There are analogous examples for reading instead of writing.

 Waldemar
# Ranando King (6 years ago)

To discover what's written into the supposedly private x, just call SetX

on an object that's not an instance of Foo.

Actually, it's fairly trivial to avoid that issue in the engine. As long as both objects and functions know what private data they have access to, then all you need is a check to determine whether or not the object instance has access to the same private data as the function. If not, throw a TypeError et voilà, no leaks. That's part of how my POC works. The real difficulty with not having a <PRIVATE> marker on the access comes only because JS

programmers are so very used to being able to tack a new property on to any object they see, and readily abuse this capability to amazing effect.
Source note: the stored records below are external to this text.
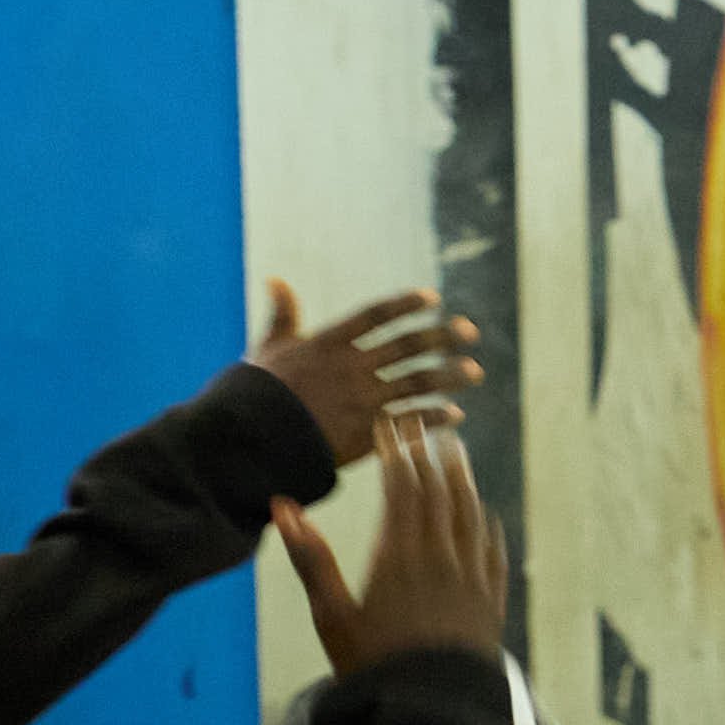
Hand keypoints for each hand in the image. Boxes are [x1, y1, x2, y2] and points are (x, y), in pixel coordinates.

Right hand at [248, 280, 485, 465]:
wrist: (249, 444)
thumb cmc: (253, 396)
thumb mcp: (267, 349)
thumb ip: (281, 315)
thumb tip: (276, 279)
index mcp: (328, 343)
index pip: (377, 315)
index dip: (406, 304)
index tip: (433, 298)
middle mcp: (352, 368)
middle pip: (408, 346)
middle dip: (443, 337)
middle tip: (470, 332)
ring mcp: (362, 401)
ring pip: (418, 383)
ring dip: (450, 377)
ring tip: (475, 372)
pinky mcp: (366, 434)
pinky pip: (411, 422)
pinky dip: (435, 418)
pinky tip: (455, 415)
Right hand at [280, 403, 507, 670]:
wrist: (431, 709)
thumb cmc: (370, 665)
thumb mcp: (331, 615)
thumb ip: (309, 558)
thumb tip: (282, 508)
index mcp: (400, 556)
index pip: (402, 489)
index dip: (396, 454)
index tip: (389, 426)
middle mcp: (441, 557)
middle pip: (439, 493)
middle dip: (428, 455)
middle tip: (422, 425)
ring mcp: (472, 575)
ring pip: (470, 513)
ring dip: (461, 479)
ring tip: (454, 451)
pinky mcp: (491, 598)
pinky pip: (492, 547)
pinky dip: (485, 522)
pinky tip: (484, 514)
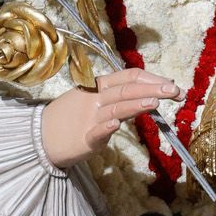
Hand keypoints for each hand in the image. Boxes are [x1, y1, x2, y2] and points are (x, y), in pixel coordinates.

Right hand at [41, 69, 180, 167]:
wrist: (40, 136)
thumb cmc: (72, 118)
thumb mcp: (95, 101)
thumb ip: (121, 97)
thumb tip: (150, 93)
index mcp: (99, 87)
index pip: (128, 76)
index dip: (152, 78)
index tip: (172, 84)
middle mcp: (95, 98)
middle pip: (126, 89)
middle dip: (152, 88)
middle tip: (175, 91)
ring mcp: (89, 118)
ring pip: (114, 108)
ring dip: (134, 104)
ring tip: (155, 102)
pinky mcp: (83, 139)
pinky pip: (95, 132)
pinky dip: (105, 127)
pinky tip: (116, 125)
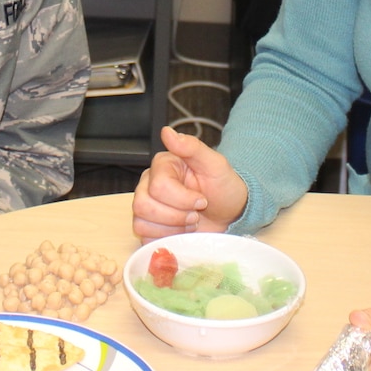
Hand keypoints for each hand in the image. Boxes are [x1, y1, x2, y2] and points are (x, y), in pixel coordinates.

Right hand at [132, 125, 249, 240]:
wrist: (229, 213)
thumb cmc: (223, 187)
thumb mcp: (215, 164)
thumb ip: (192, 147)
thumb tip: (167, 132)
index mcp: (162, 165)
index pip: (159, 186)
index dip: (183, 199)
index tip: (202, 199)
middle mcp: (148, 184)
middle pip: (144, 205)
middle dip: (177, 215)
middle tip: (196, 214)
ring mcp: (146, 206)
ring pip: (141, 222)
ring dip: (171, 228)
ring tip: (189, 223)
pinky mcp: (149, 226)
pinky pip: (143, 237)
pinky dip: (165, 239)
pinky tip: (180, 232)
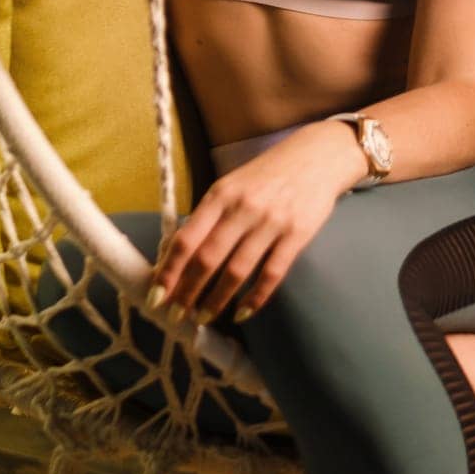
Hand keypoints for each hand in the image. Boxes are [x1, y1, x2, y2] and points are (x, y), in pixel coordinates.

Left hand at [147, 120, 359, 325]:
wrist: (318, 156)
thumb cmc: (268, 173)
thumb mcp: (232, 185)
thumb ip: (209, 216)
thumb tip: (176, 253)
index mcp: (221, 194)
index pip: (187, 238)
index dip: (169, 271)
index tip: (156, 294)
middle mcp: (243, 207)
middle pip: (207, 258)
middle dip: (187, 292)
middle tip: (175, 314)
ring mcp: (271, 222)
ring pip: (237, 271)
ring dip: (216, 300)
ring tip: (202, 317)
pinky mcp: (297, 235)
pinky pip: (272, 274)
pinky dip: (255, 298)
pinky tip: (242, 313)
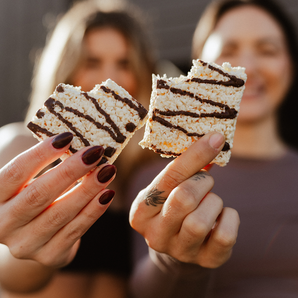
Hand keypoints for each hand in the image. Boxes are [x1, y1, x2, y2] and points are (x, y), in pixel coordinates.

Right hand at [0, 132, 115, 268]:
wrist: (34, 237)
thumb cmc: (33, 198)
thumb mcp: (28, 182)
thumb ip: (43, 165)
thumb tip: (78, 141)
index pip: (14, 173)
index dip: (40, 154)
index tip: (68, 136)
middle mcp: (3, 224)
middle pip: (38, 194)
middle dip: (70, 171)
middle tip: (96, 152)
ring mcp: (25, 244)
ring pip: (60, 214)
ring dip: (87, 189)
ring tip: (108, 170)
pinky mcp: (48, 255)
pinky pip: (75, 231)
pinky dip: (93, 210)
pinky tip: (107, 194)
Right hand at [130, 132, 239, 267]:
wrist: (181, 244)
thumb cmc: (174, 207)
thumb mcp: (169, 189)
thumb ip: (184, 169)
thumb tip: (213, 140)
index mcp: (140, 212)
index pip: (168, 178)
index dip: (195, 155)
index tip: (216, 138)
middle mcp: (154, 235)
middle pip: (184, 198)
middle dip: (203, 183)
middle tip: (205, 182)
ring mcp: (179, 252)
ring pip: (201, 221)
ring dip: (214, 201)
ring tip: (210, 201)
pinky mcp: (206, 261)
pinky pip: (225, 235)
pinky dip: (230, 217)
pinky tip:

Given that only the creator of an object should be able to manage its private properties, and that these properties must always exist even if undefined (they're considered implementation details), property access quickly becomes a minefield as objects with private members pass through code intent on attaching new public members, even if they're just temporary.

# Ranando King (6 years ago)

The POC has been completed. This is a completely viable POC in that it can be used in its present form in production code. I cannot speak for its performance yet as I have done no performance testing on it. Seeing as how it uses Proxy extensively to control access to private declarations, it is likely to be slow. So this POC may not be suitable for use in high performance applications. The biggest pain point for this POC is the fact that Function.caller and arguments.callee have been completely crippled to the the point of being useless. While I understand that their presence prevented optimizations, it would be far more useful to allow the existence of something like Function.callerFrame object with a containsFn(fn) method to allow exact method identification without call access, and a previousFrame() method to allow walking the call stack... but that's an issue for a different proposal.